I feel much, much lower today than I expected to. A pigeon very nearly crapped on my head as got off the bus stop this morning – so much for a ‘new politics’! Maybe it’s an omen of things to come. I’m tempted to be all “up and at ‘em” today, and personally I do feel compelled to get more involved with party stuff in the future. Realistically this may be restricted in the near future to grumpily mumbling “Yellow Tories” next time a Lib Dem canvasser appears on or near our (new) doorstep.
But despite my desire to take away the sting of losing, we do need a long, hard look at where we are. And pretty it ain’t. For example, Charlie is right to point out that Labour lost big time in terms of C1 and C2 voters, something that seems to have gone curiously without comment elsewhere. I’m less in agreement with him (natch!) that Labour is the party of public sector managers!
I’d also caution against the idea that a revival in our vote is somehow going to fall into our laps. Paul Waugh does a good job of skewering this argument here. I do think that the coalition will lead to some kind of revolt/split in the Lib Dems, but it might not be a biggie, and they might just fashion a lasting Liberal-Right tie-up.
I also think that people will get used to the new Government, and this will inevitably benefit them. Hopi is right that this could be a big problem in terms of the Lib Dems’ distinct identity, but equally it will destroy the argument that they will say anything because they know they won’t get elected. I’m sure they will grow in stature in the eyes of some voters.
On the plus side, I don’t get too worked up about the nightmare scenarios described (and hoped for in some quarters) for Labour. When I first got interested in politics (mid 80s) people were still asking if Labour could ever win again. Then from the late 1990s they asked the same thing about the Tories. It may well be that coalitions are the way of the future. It may also be that the Lib Dems disintegrate and the two big parties’ shares of the vote strengthen a bit (and memo to Green voters – look at how long Respect’s parliamentary representation lasted). Political commentary should also come with the warning that past results are no guide to the future. I believe it is in Labour’s hands to turn things around.
Finally, people have talked a lot in this election about tribalism, not just the unthinking way that some people vote, but also the way that some people feel left behind by their tribes. No doubt lots of Labour members and supporters have felt left behind in recent years, and we now have a bit of time to address that. I guess it is the turn of the Tory Right and Lib Dem left to feel that too.

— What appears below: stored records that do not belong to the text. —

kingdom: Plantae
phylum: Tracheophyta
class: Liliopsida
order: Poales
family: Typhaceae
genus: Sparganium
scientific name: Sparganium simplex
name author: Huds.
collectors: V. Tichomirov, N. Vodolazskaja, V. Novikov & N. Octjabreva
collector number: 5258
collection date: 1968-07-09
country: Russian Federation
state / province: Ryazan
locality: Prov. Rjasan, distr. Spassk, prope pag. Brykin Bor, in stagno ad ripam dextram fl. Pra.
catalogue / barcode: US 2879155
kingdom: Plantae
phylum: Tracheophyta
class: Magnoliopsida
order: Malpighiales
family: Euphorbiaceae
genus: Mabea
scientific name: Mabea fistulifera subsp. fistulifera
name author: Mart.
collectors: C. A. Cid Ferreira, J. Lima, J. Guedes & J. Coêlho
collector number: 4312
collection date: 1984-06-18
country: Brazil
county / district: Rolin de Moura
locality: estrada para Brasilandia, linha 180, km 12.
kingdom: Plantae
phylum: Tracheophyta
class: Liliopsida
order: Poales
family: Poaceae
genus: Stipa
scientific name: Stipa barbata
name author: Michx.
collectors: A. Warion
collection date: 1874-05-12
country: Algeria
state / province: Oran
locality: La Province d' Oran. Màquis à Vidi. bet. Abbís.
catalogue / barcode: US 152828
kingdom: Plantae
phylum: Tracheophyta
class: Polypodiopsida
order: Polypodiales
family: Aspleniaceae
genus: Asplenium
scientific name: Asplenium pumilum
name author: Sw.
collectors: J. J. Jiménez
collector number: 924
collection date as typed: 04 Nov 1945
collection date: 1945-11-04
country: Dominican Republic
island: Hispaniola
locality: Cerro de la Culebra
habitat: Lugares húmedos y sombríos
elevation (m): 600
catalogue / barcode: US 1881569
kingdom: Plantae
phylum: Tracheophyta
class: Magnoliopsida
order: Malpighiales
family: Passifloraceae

Media-wise I feel that whatever vague loyalty I felt towards The Guardian has been extinguished once and for all. The decision to plump for the Lib Dems and some of the commentary since the election crystallised my feelings that it's not a paper I actually agree with that much. I'd rather read the Telegraph most days!
But in properly political terms in the last few days of the campaign, in the aftermath of the result and, most sharply, yesterday and this morning (particularly looking at some of the last pics inside Number 10) I have felt properly back at home with Labour.
Time to regroup on the ice planet Hoth.